Задание 1 ->
Оформите все строки листинга как список JSON из строк, по одной строке на элемент, без пустых строк. Отметки о картинках в ответ не включайте.
Задание 2 ->
Подхватите размышления о тайне жизни и слове «Бог» и продолжите их сразу после последнего предложения.

Текст для чтения ->
В «АрсисБукс» вышли в виде книги записи из фейсбука Анатолия Курчаткина, объединенные под названием «Открытый дневник: сборник эссе». С разрешения издательства «Горький» публикует некоторые размышления известного писателя, представленные в сборнике.

Человек рождается, живет и умирает.

Но как мало мы думаем — в сравнении с первой и заключающей частями этой триады — о великой загадочности феномена жизни. Ее невероятной бытийной тайне.

Может быть, не случайно и справедливо? Из словаря Даля значение слова «смерть»: «конец плотской жизни, воскресенье, переход к вечной, к духовной жизни».

Так что стоит ли думать о физической жизни как великой тайне, когда тайна — все наше существование?

* * *

Почему современный человек бежит в своих раздумьях о мироздании слова «Бог»? Употребляет вместо него такие понятия, как «Высший разум», «Абсолют», даже «Индуктор».

А ведь, по сути, это лишь синонимы определения той высшей силы, которой наше мироздание заведено и пущено «тикать».

Может быть, пора перестать лукавствовать и признаться самим себе, что от перемены слов сущность вещей не меняется и нас элементарно пугает та мощная энергетика, которой обладает это короткое и емкое слово — Бог, сдувающее с нас, будучи произнесенным, все наше человеческое самомнение и гордыню.

Исходные данные ->
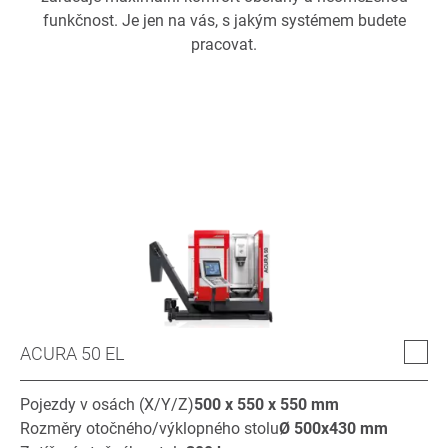
funkčnost. Je jen na vás, s jakým systémem budete
pracovat.
ACURA 50 EL
Pojezdy v osách (X/Y/Z)
500 x 550 x 550
mm
Rozměry otočného/výklopného stolu
Ø
500x430
mm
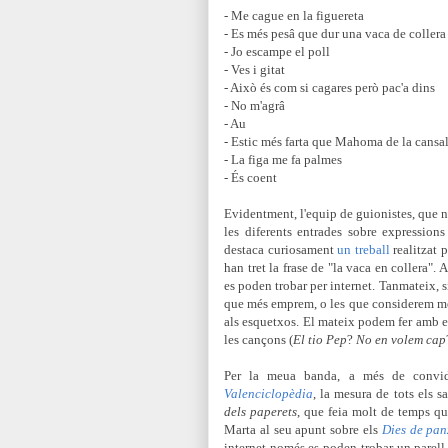
- Me cague en la figuereta
- Es més pesâ que dur una vaca de collera
- Jo escampe el poll
- Ves i gitat
- Això és com si cagares però pac'a dins
- No m'agrâ
- Au
- Estic més farta que Mahoma de la cansa
- La figa me fa palmes
- És coent
Evidentment, l'equip de guionistes, que 
les diferents entrades sobre expressions
destaca curiosament
un treball
realitzat 
han tret la frase de "la vaca en collera". 
es poden trobar per internet. Tanmateix, 
que més emprem, o les que considerem més 
als esquetxos. El mateix podem fer amb el
les cançons (
El tio Pep
?
No en volem cap
Per la meua banda, a més de convid
Valenciclopèdia
, la mesura de tots els 
dels paperets
, que feia molt de temps qu
Marta al seu apunt sobre els
Dies de pa
internet només es poden trobar un parell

Ответ 1 ->
[
  "funkčnost. Je jen na vás, s jakým systémem budete",
  "pracovat.",
  "ACURA 50 EL",
  "Pojezdy v osách (X/Y/Z)",
  "500 x 550 x 550",
  "mm",
  "Rozměry otočného/výklopného stolu",
  "Ø",
  "500x430",
  "mm",
  "- Me cague en la figuereta",
  "- Es més pesâ que dur una vaca de collera",
  "- Jo escampe el poll",
  "- Ves i gitat",
  "- Això és com si cagares però pac'a dins",
  "- No m'agrâ",
  "- Au",
  "- Estic més farta que Mahoma de la cansa",
  "- La figa me fa palmes",
  "- És coent",
  "Evidentment, l'equip de guionistes, que ",
  "les diferents entrades sobre expressions",
  "destaca curiosament",
  "un treball",
  "realitzat ",
  "han tret la frase de \"la vaca en collera\". ",
  "es poden trobar per internet. Tanmateix, ",
  "que més emprem, o les que considerem més ",
  "als esquetxos. El mateix podem fer amb el",
  "les cançons (",
  "El tio Pep",
  "?",
  "No en volem cap",
  "Per la meua banda, a més de convid",
  "Valenciclopèdia",
  ", la mesura de tots els ",
  "dels paperets",
  ", que feia molt de temps qu",
  "Marta al seu apunt sobre els",
  "Dies de pa",
  "internet només es poden trobar un parell"
]

Ответ 2 ->
* * *

Известная истина: мы мыслим благодаря способности говорить — определять мир через слово.

Но чтобы определять мир словом, необходимо мыслить.

Слово рождает мысль, но точно так же и само слово порождается мыслью.

По сути, это тот самый пресловутый вопрос о курице и яйце: что было вначале?

Священное писание учит, что вначале было слово.

Вспомним, однако, продолжение: «И слово было у Бога».

Получается, что согласно Священному писанию и яйцу, и курице предшествовала созидательная сила, что больше и выше их. Только признанием ее возможно разрешить нерешаемую человеческим сознанием загадку. Но имеющий свободную волю современный человек согласен принять постулат об ограниченности своего сознания, только бы не признавать над собой высшей созидательной силы.

* * *

Человек — стадное существо. По-другому говоря, общественное. Вне стада, вне общества, он ощущает свою жизнь обессмысливающейся и обесценивающейся — вплоть до готовности расстаться с нею. Ортега-и-Гассет в какой-то из своих работ, подвергнув анализу обыденное человеческое существование, говорит как раз об этом: что жизнь человека имеет своей изначальной и завершающей точкой одни общественные интересы, заключена в них, как в кокон.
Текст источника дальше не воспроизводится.